Written May 28, 2021:
I learned something interesting today that has a connection with computing. I am taking an online class about mindfulness for anxiety and sleep [1]. One lecture is about demons and “feeding our demons” with love to turn them into daemons. The root of the word demon is daemon, which means a guiding spirit.
I thought…wait, I know about daemons!
The word “daemons” also refers to programs that run in the background of a computer system (where “run in the background” means they do their thing automatically, without requiring user input) [2]. I recalled a specific daemon, launchd
who [3] starts and stops other daemons [4]. According to the Wikipedia entry, “daemon” can be pronounced DAY-men or DEE-men. The term in this context was coined in 1963 by a team at MIT.
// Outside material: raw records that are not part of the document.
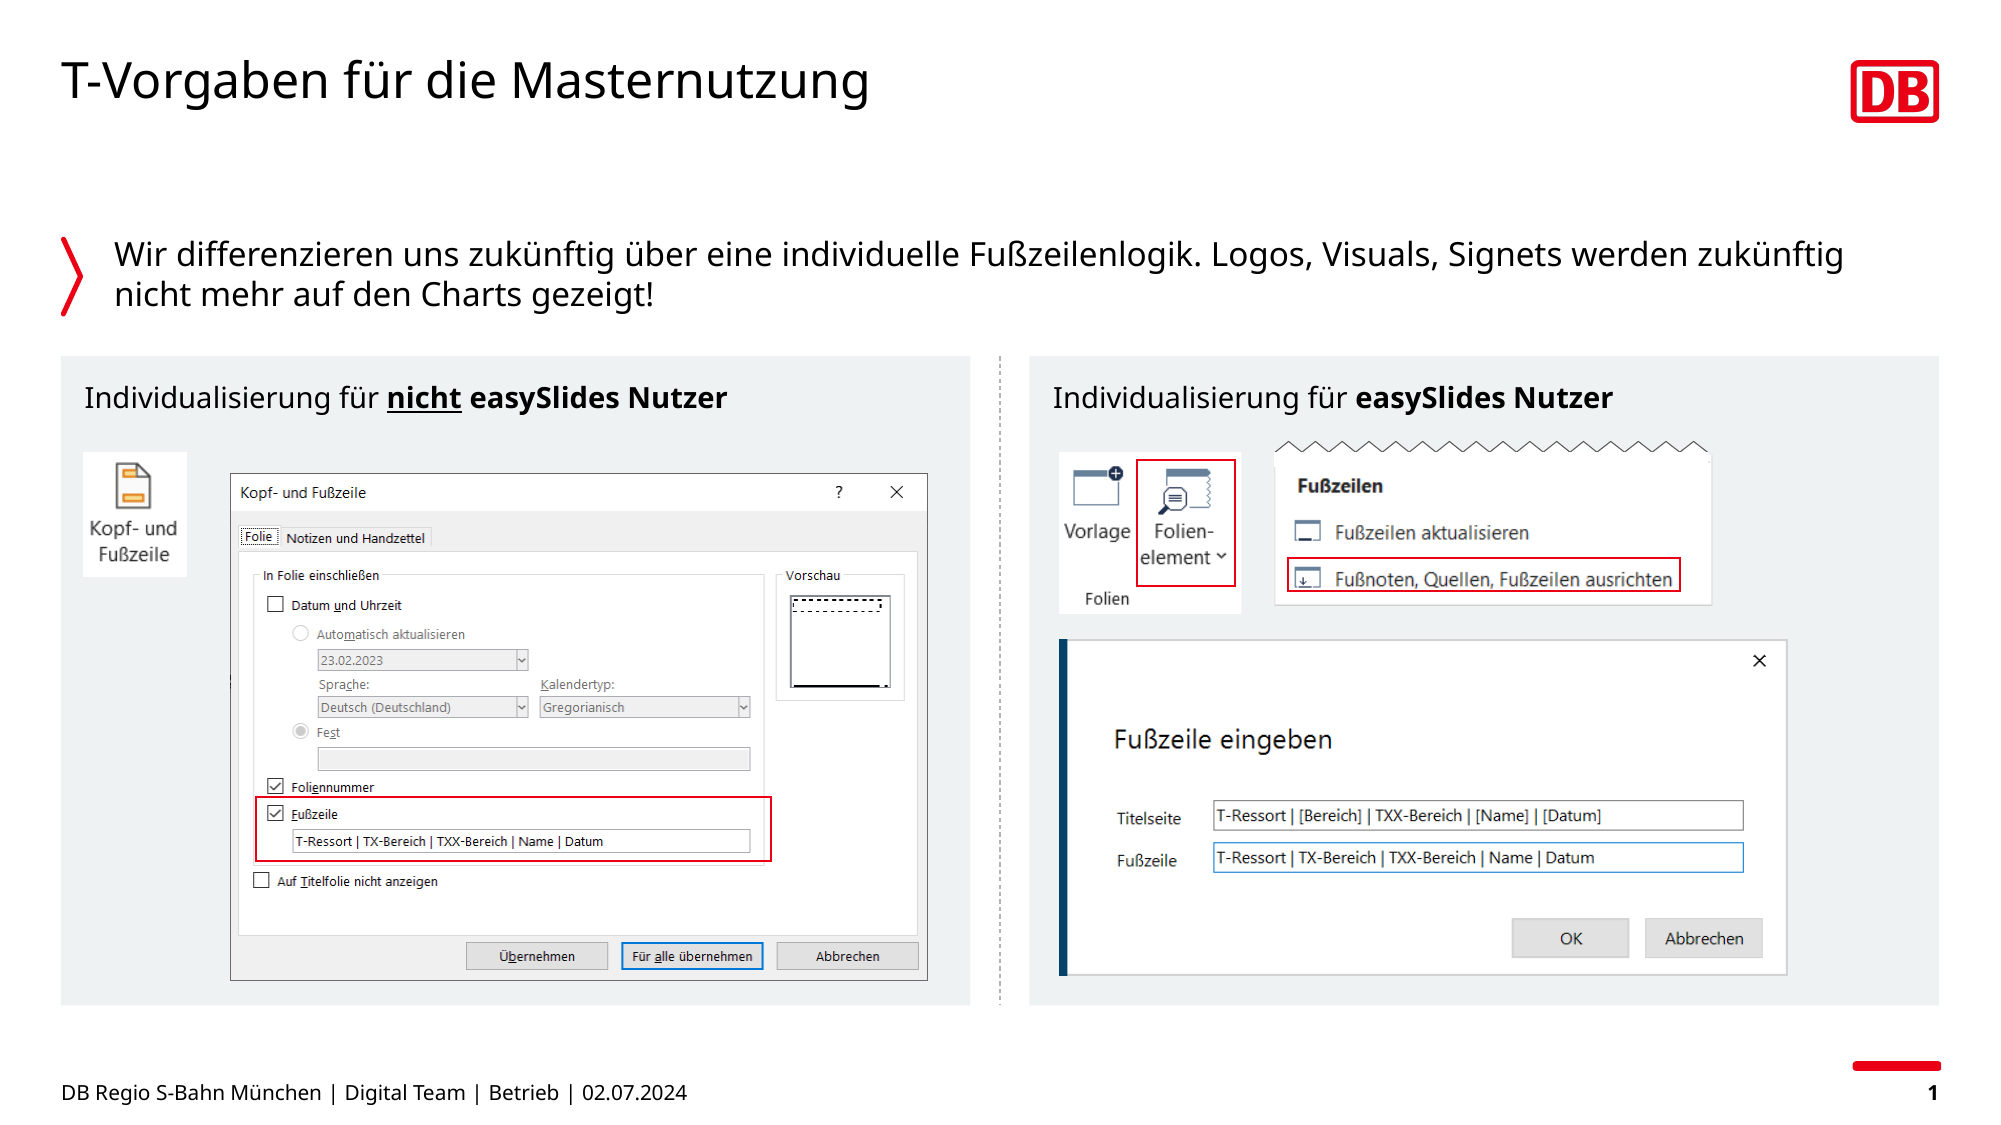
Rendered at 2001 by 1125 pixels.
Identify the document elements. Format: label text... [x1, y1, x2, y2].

title T-Vorgaben für die Masternutzung [60, 48, 1801, 191]
text_box Wir differenzieren uns zukünftig über eine individuelle Fußzeilenlogik. Logos, Visuals, Signets werden zukünftig nicht mehr auf den Charts gezeigt! [102, 237, 1940, 309]
footer DB Regio S-Bahn München | Digital Team | Betrieb | 02.07.2024 [60, 1072, 1801, 1108]
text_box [60, 356, 1940, 1006]
text_box [61, 236, 83, 317]
slide_number 1 [1853, 1072, 1940, 1108]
Also from the Wikipedia entry, I learned about Evi Nemeth, who was “well-known in technology circles as the matriarch of system administration and technology infrastructure measurement” [5] and lost at sea in 2013 during a sailing trip around the world after her retirement [6]. And, it’s thanks to her we have sudo
, the command that allows us to authenticate root commands with a password [7].
During her life, “Evi carried the torch as one who separates myth from reality in the technology arena” [5]. About daemons, Evi Nemeth said:
Many people equate the word “daemon” with the word “demon”, implying some kind of satanic connection between UNIX and the underworld. This is an egregious misunderstanding. “Daemon” is actually a much older form of “demon”; daemons have no particular bias towards good or evil, but rather serve to help define a person’s character or personality.
Evi Nemeth
Daemons – our background processes; our guiding spirits. Have you met your daemons?
- Mindfulness for Anxiety and Sleep, online course by Tara Brach
- Daemon on Wikipedia
- I’m currently reading Braiding Sweetgrass, a beautiful book about plants and indigenous wisdom (and is wonderful). The author, botanist Robin Wall Kimmerer, writes about learning the language of her people, the Potowatami language, and that, like other indigenous languages, there is no notion of “it”, no distinction between animate and inanimate objects. Plants and animals are referred to as people. While writing this post, I had a thought that in the future, maybe we will return to a lack of distinction between animate and inanimate, and computer systems will be referred to as people. So, I used the word “who” instead of “that” for
launchd
for fun. - A Launchd tutorial
- Read about Evi Nemeth here. Being lost at sea after a world-shaping career actually sounds like a great way to die when I stop to consider it.